-- INPUT DATA --
-----

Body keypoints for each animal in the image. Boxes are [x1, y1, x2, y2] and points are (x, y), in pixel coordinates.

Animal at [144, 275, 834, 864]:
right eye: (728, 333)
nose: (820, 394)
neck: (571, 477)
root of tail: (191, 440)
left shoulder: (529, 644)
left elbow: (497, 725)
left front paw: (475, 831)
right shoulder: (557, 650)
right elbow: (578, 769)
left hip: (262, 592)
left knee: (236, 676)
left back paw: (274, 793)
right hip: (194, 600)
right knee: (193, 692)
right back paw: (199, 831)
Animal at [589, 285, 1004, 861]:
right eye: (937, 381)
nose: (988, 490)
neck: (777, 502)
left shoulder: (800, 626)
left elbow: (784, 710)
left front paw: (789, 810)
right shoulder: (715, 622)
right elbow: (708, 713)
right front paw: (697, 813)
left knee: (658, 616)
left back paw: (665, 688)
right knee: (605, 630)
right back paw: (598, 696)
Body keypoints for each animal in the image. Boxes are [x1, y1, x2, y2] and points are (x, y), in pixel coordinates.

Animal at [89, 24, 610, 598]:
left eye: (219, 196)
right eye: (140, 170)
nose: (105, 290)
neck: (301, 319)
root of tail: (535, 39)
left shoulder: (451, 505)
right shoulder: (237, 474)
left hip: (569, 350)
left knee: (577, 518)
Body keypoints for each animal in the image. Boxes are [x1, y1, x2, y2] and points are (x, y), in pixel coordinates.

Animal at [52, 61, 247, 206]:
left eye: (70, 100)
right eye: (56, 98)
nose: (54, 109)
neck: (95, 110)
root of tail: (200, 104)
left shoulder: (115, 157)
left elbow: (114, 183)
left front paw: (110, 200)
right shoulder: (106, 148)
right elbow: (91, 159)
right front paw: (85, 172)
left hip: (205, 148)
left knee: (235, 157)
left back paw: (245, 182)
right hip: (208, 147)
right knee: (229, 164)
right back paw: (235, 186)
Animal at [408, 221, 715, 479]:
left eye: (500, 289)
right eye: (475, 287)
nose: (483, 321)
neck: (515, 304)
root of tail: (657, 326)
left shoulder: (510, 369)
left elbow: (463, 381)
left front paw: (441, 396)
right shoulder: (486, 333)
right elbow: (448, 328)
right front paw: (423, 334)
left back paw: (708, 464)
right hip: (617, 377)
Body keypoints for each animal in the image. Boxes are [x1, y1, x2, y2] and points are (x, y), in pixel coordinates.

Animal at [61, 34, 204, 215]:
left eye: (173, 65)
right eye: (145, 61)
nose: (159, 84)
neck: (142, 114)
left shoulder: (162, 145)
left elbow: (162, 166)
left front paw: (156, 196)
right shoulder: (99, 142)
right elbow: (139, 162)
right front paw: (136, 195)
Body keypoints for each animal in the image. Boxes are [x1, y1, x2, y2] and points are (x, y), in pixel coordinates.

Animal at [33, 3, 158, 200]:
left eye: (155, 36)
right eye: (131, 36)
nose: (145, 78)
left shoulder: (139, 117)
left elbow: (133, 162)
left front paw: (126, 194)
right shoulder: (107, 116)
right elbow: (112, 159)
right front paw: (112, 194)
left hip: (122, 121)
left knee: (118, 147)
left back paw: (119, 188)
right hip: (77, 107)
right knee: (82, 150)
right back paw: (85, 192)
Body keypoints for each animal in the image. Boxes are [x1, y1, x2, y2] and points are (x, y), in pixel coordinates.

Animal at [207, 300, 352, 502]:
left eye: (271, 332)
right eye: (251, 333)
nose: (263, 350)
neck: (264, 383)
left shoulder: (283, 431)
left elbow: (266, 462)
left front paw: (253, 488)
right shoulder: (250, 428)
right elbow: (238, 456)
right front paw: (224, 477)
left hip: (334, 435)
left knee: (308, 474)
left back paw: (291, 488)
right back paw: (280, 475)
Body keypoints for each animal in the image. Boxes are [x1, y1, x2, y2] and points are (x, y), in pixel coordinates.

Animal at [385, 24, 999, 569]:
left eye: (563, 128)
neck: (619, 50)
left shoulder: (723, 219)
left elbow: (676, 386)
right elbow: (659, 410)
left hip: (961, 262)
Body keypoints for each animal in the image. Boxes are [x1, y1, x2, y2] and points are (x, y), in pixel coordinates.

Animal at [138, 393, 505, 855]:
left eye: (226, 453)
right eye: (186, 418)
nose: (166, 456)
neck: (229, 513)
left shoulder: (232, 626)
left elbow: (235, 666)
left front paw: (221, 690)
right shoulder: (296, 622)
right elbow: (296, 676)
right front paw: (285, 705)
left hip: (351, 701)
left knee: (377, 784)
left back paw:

-----

Only one stretch of the records above is wanted: the lines between the one holding "neck: (619, 50)" and the one holding "left shoulder: (232, 626)", inclusive, reproduced exactly.

neck: (619, 50)
left shoulder: (723, 219)
left elbow: (676, 386)
right elbow: (659, 410)
left hip: (961, 262)
Body keypoints for each animal in the image. Boxes are [x1, y1, x2, y2] and points are (x, y), in pixel coordinates.

Animal at [138, 393, 505, 855]:
left eye: (226, 453)
right eye: (186, 418)
nose: (166, 456)
neck: (229, 513)
left shoulder: (232, 626)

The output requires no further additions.